In 2007, he said of 156 women diagnosed with cancer at the largest teaching hospital in the capital city of Accra, 60 percent had mastectomies, but only 2 percent had reconstructive surgery.
In 2009, he said one woman, whose breast was removed, would not agree to the mastectomy unless she could also have breast reconstruction.
“This is a nurse, an educated woman,” Dr. Obeng said.
So Dr. Obeng performed the first TRAM flap procedure, which involves using tissue from the stomach to make a new breast.

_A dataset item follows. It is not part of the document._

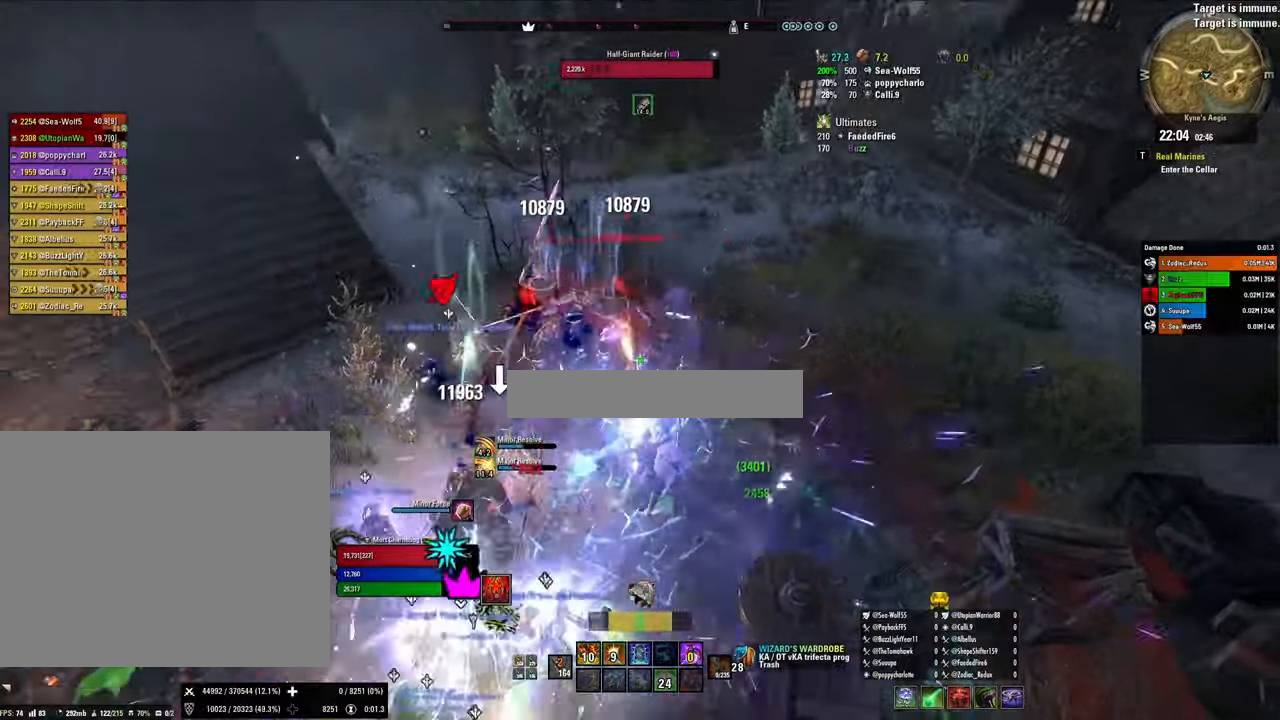
{"keys": [], "mouse": ["right"], "events": [[67, "s", "down"], [67, "x", "up"], [300, "3", "down"], [433, "3", "up"], [500, "s", "up"]]}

History was made. That was the first TRAM-flap breast reconstruction in Komfo Anokye Teaching Hospital, he said.
“Women love the TRAM flap procedure. They get two for one — a new breast and a tummy tuck at the same time,” the surgeon said.
He said he is in the process of recruiting a team for the mission to Ghana in May or June. A fundraiser for March or April is in the planning stage, he said.
Team members will include plastic surgeons, anesthesiologists and nurse anesthetists, nurses, and operating room surgical technicians.
“The people in Ghana are desperate for help. People pulled on my coat and said ‘please stay,’” Dr. Obeng said as he was leaving after his last visit.